A taxi driver from Beirut’s southern suburbs, whose family home was destroyed by an air strike two weeks ago, said he believes 90 per cent of Israeli targets there are not associated with Hizbullah at all. The Israeli military did not specifically respond to a request for information about their target in Chiyah on Friday morning, though in Beirut’s broader southern suburbs it said it struck targets including weapons storage facilities, a command centre, and “additional [Hizbullah] terrorist infrastructure sites”.
More than half of Israeli air strikes come without evacuation warnings, a Sunday Times analysis recently found.
When warnings come, there can be problems. An Amnesty International analysis, made public on October 10th, found the maps provided can be “misleading”, with highlighted areas showing a much smaller range than the 500m radius the Israeli military advises people to evacuate beyond. At least one strike took place less than 30 minutes after a warning was issued, it noted.

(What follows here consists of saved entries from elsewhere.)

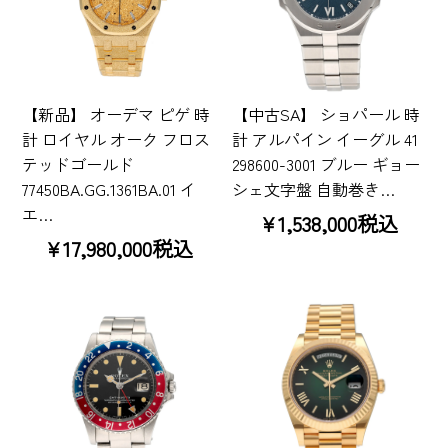
【新品】 オーデマ ピゲ 時
【中古SA】 ショパール 時
計 ロイヤル オーク フロス
計 アルパイン イーグル 41
テッドゴールド
298600-3001 ブルー ギョー
77450BA.GG.1361BA.01 イ
シェ文字盤 自動巻き…
エ…
¥1,538,000税込
¥17,980,000税込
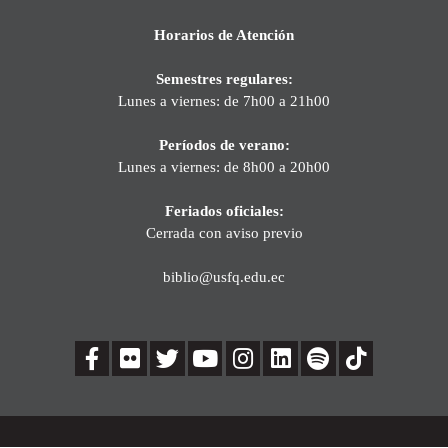
Horarios de Atención
Semestres regulares:
Lunes a viernes: de 7h00 a 21h00
Períodos de verano:
Lunes a viernes: de 8h00 a 20h00
Feriados oficiales:
Cerrada con aviso previo
biblio@usfq.edu.ec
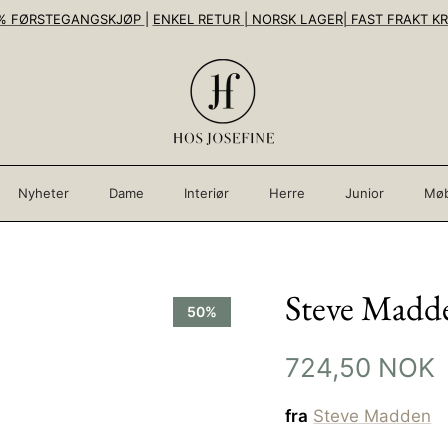
% FØRSTEGANGSKJØP
|
ENKEL RETUR | NORSK LAGER| FAST FRAKT KR
Nyheter
Dame
Interiør
Herre
Junior
Møb
Steve Madde
50%
724,50 NOK
fra
Steve Madden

Many warnings come in the middle of the night, such as the three strikes that hit Beirut’s southern suburbs shortly after a 3.23am warning on Thursday. Sometimes, instead of seeing the warning, locals first hear gunfire: an instruction to neighbours to evacuate if they need to.
Some Hizbullah members turned up at the Chiyah site, with one shooting towards the sky, pushing the crowd back towards safety.
In the end, the Israeli missile struck less than an hour after Friday’s evacuation. Thick smoke rose into the air, another building toppled to the ground and the crowd dispersed to carry on with their day in a city at war.